Interviewing Randall Debler, Cattlemen's Beef Board member, 'firing' up his pastures

Randall Debler was having a busy week, more than usual. He lives in the Kansas Flint Hills, Running Rock Hill Ranch with his wife, Erin and their three children.

It's near Alma, about an hour-and-a-half west of Kansas City and that region has a strange spring time rite.

They set fire to their pastures.

On purpose.

Unlike the recent wildfires that raged through the Oklahoma Panhandle and Southwestern Kansas doing enormous damage, these are carefully controlled 'burns' that help keep the Tall Grass Prairie what it is; one of the great natural grass regions of the world.

"We do it every spring," he explained.

"It gets rid of dead grass and invasive species. We usually wait for the shrubs to start budding but it was drier this year so the fires would have been harder to manage.

We waited until we had a rain, so we were a little later this year."

Talking about the ranch, he said, "We have about 5,000 acres," he said.

"My wife and I rented the house that we live in after we graduated from Kansas State from a family that had ranched here since the late 1870's. We've lived in the original house since 2002. We bought into the ranch in 2007." Randall works the ranch full-time.

Erin keeps the books and works at a local bank.

Debler grew up on a farm and that's where he wanted to be after graduating.

"The family farm that I grew up on was large enough to teach responsibility and hard work, but not large enough to provide a full- time living," Debler said. He used sweat equity to help work his way into an existing ranch owned by Paul and Nancy Miller. They had no family members who wanted to take it over so the Millers converted the farm into a corporation and the Deblers are gradually buying shares. It saves them the prohibitive expense of coming up with a large down payment needed to buy the place at once.

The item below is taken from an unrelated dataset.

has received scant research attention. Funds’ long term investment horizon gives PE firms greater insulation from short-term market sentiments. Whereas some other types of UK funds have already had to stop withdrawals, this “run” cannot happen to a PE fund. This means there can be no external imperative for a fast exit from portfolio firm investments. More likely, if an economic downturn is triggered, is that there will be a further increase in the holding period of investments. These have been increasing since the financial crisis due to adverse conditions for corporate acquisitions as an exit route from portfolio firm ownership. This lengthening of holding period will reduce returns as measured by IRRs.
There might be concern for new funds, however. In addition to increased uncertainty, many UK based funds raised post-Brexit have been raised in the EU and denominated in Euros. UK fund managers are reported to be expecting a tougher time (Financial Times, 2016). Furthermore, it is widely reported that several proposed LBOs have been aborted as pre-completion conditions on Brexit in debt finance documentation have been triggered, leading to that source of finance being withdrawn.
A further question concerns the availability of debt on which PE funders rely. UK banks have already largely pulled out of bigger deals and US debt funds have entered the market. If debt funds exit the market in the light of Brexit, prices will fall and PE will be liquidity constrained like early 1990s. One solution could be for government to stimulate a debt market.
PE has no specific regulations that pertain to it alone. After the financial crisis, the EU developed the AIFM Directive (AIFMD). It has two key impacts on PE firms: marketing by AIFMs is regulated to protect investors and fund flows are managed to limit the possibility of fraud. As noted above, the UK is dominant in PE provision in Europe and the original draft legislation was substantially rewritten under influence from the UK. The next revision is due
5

Talking about the financial hurdles to starting a cattle ranch of that size, he said, "Erin and I are buying in a few shares a little at a time. The amount of capital to get started at that size is almost impossible to come by out of college."

They're living in the original house, a place that started as a small, one room log cabin that's been expanded several times.

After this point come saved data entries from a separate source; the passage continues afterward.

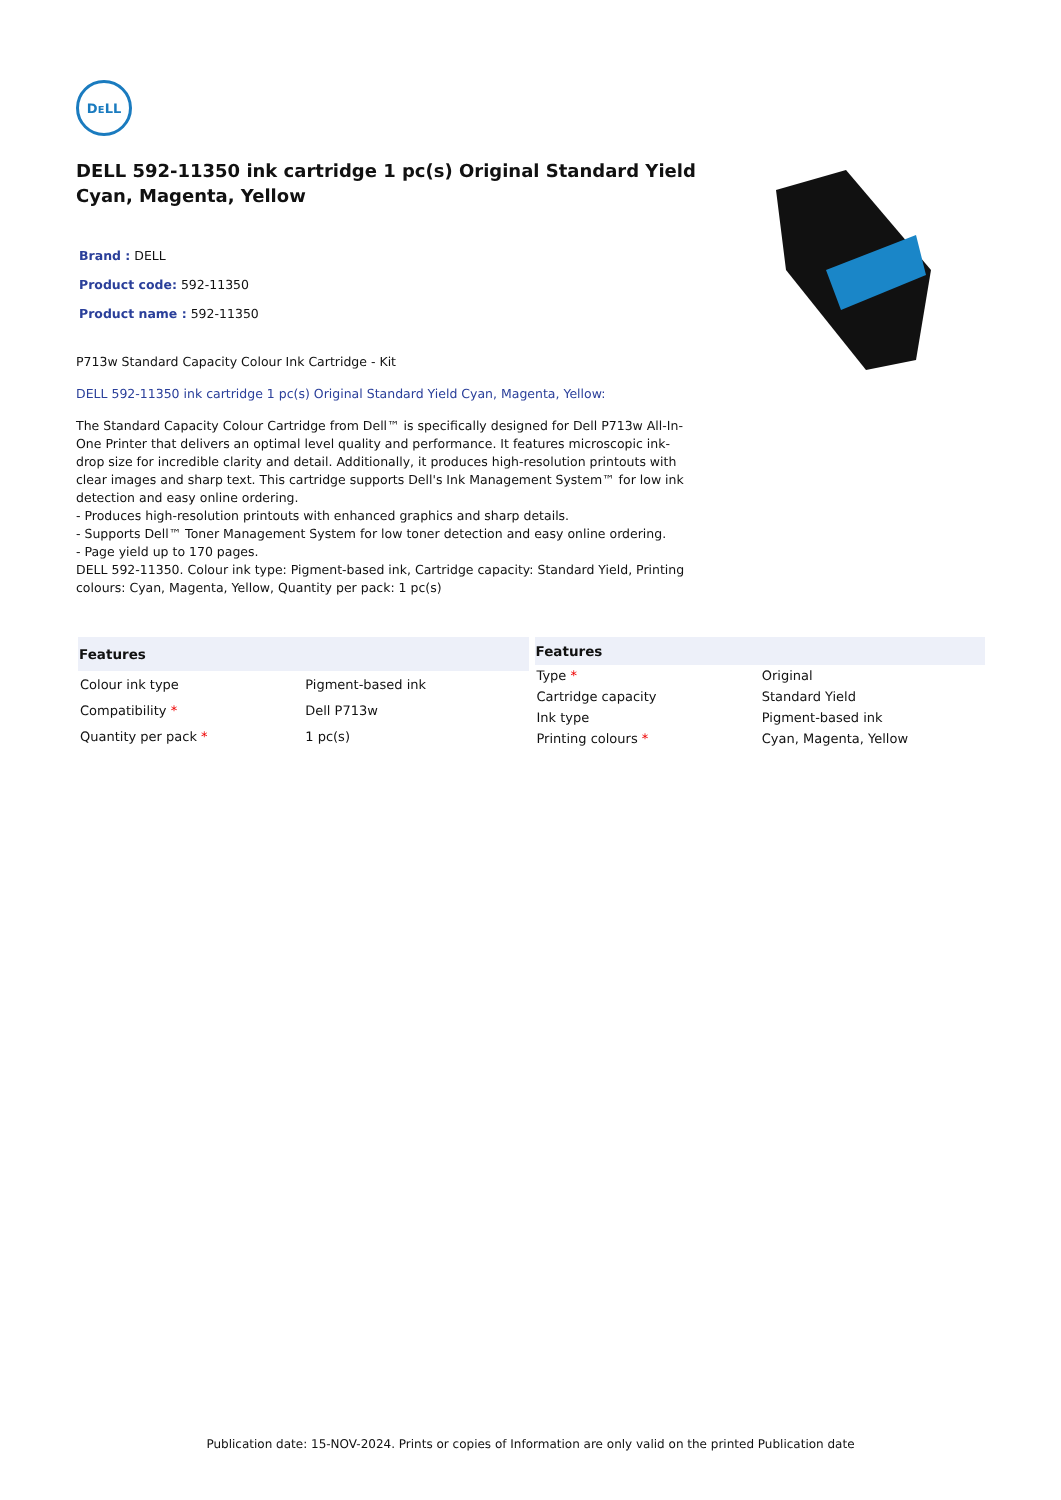DᴇLL
DELL 592-11350 ink cartridge 1 pc(s) Original Standard Yield Cyan, Magenta, Yellow
Brand : DELL
Product code: 592-11350
Product name : 592-11350
P713w Standard Capacity Colour Ink Cartridge - Kit
DELL 592-11350 ink cartridge 1 pc(s) Original Standard Yield Cyan, Magenta, Yellow:
The Standard Capacity Colour Cartridge from Dell™ is specifically designed for Dell P713w All-In-One Printer that delivers an optimal level quality and performance. It features microscopic ink-drop size for incredible clarity and detail. Additionally, it produces high-resolution printouts with clear images and sharp text. This cartridge supports Dell's Ink Management System™ for low ink detection and easy online ordering.
- Produces high-resolution printouts with enhanced graphics and sharp details.
- Supports Dell™ Toner Management System for low toner detection and easy online ordering.
- Page yield up to 170 pages.
DELL 592-11350. Colour ink type: Pigment-based ink, Cartridge capacity: Standard Yield, Printing colours: Cyan, Magenta, Yellow, Quantity per pack: 1 pc(s)
| Features | |
| --- | --- |
| Colour ink type | Pigment-based ink |
| Compatibility * | Dell P713w |
| Quantity per pack * | 1 pc(s) |
| Features | |
| --- | --- |
| Type * | Original |
| Cartridge capacity | Standard Yield |
| Ink type | Pigment-based ink |
| Printing colours * | Cyan, Magenta, Yellow |
Publication date: 15-NOV-2024. Prints or copies of Information are only valid on the printed Publication date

From an estimated 100+ square feet, it's now 1,600 square feet, enough for Randall, Erin and their children; nine-year-old Dalton; Jacob, who is six; and Anna, their two-year-old daughter. Together, they manage a 350-head commercial fall and spring cow-calf operation with 3,000 acres of native grasses and 1,700 acres of improved grasses and alfalfa.

Talking about his involvement in the Cattlemen's Beef Board (CBB), he said, "I felt the need to participate in state and national affairs.

If I wanted a strong and viable business to turn over to my children, I had to do my part."

He started with the Kansas Farm Bureau where he served on the Beef Advisory Board.

He's a graduate of the Kansas Agriculture and Rural Leadership program and has held several leadership positions with the Wabaunsee County Farm Bureau, Kansas Farm Bureau, and Kansas Livestock Association. He was nominated for the Cattlemen's Beef Board last year and just completed his orientation at the end of March.

"I was somewhat familiar with how the CBB worked," he said, "but I learned a lot more about how they operate and how they closely track the dollars they spend.

I was impressed by the quality of the people I met."

Debler was assigned to the Consumer Trust Committee. "We look at how best to build their trust, how to communicate the facts about beef and its role in a healthy diet," he said.